Par exemple, les dispositions d’isolement social ne sont pas du tout adéquates dans un pays dont l’économie est absolument informelle, à cause de l’impact de décennies de politiques néolibérales. Pour les couches de la population les plus précarisées, l’économie est une urgence à résoudre au jour le jour, et l’immense majorité de la population ne peut pas passer un, cinq, dix, trente jours sans travailler, car elle n’a pas la moindre épargne ni aucun autre type de ressources pour affronter une crise telle que celle-ci. Dans ces conditions, décréter une quarantaine sans aucun soutien pour les populations les plus vulnérables c’est décréter lettre morte. Dès le début, les gens ont commencé à se mobiliser dans les quartiers populaires avec le slogan «Plutôt mourir du coronavirus que de faim».

 

Quel est le contexte politique actuel ? Depuis le milieu de l’année 2018, le pays était en pleine ébullition, connaissant sans cesse des manifestations de masse contre la hausse du prix du carburant, l’état pitoyable des services publics, la corruption du gouvernement. Quelles sont les effets de la COVID-19 sur cette situation?

Lautaro Rivara: La situation est actuellement tendue en Haïti, à cause des circonstances exceptionnelles qu’impose la présence de la pandémie dans le pays, mais aussi à cause d’une crise politique, sociale et économique de longue date. Si nous examinons l’histoire récente du pays, nous voyons l’expression, au cours des deux dernières années, d’une énorme demande sociale qui exige la fin des politiques néolibérales dans le pays, la fin de l’ingérence des États-Unis et des autres puissances occidentales dans la souveraineté de la nation et qui réclame aussi la solution de la crise économique qui ne cesse de s’aggraver.

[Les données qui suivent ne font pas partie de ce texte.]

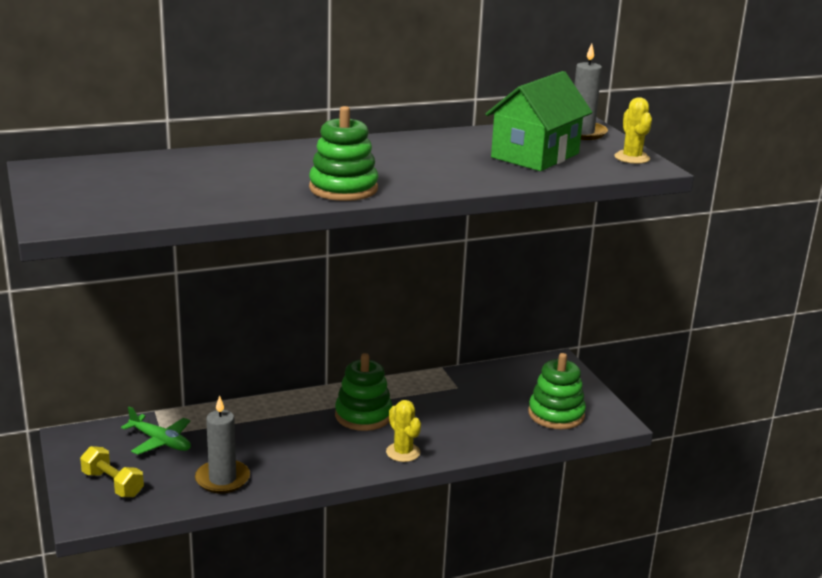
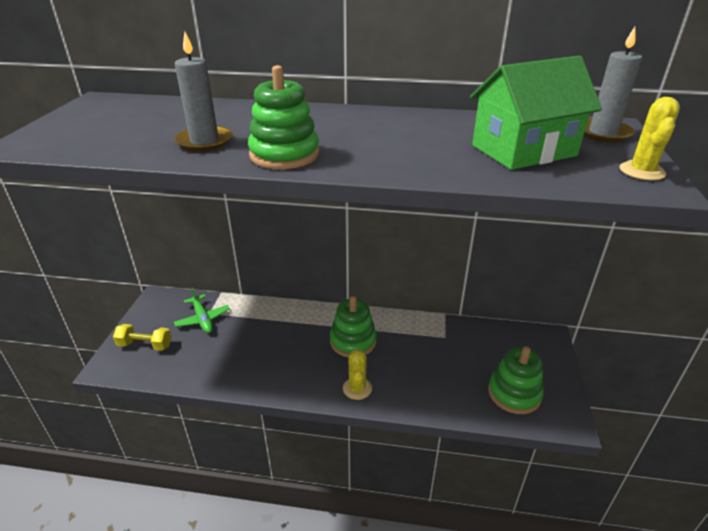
camera: 30 degrees right, 10 degrees up
yellow dumbbell [80,446,144,497] -> yellow dumbbell turned 60 degrees counterclockwise [113,324,172,351]
grey candle [195,395,250,493] -> grey candle moved to [174,32,233,152]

La pandémie amène d’autres questions à l’ordre du jour, mais la situation dans le pays, avec ou sans coronavirus, n’a cessé d’empirer. Dans ce cadre, il est important de souligner que le gouvernement de Jovenel Moïse est, à ce jour, un gouvernement anticonstitutionnel, puisqu’il n’a pas de Premier Ministre et qu’il gouverne sans le moindre type de budget approuvé par les assemblées législatives. Les élections législatives prévues en janvier de cette année n’ont pas eu lieu non plus. Et ce qui aggrave encore la situation politique et démocratique dans le pays c’est le fait que le gouvernement ait proposé de prolonger d’un an le mandat du président, jusqu’en 2022, et il a immédiatement reçu le soutien de l’OEA. Cela tend à nous faire suspecter une intervention des États-Unis et de l’OEA dans la formulation de cette proposition avancée, sous prétexte du caractère exceptionnel de la situation, mais pour faire en sorte que le gouvernement actuel reste au pouvoir.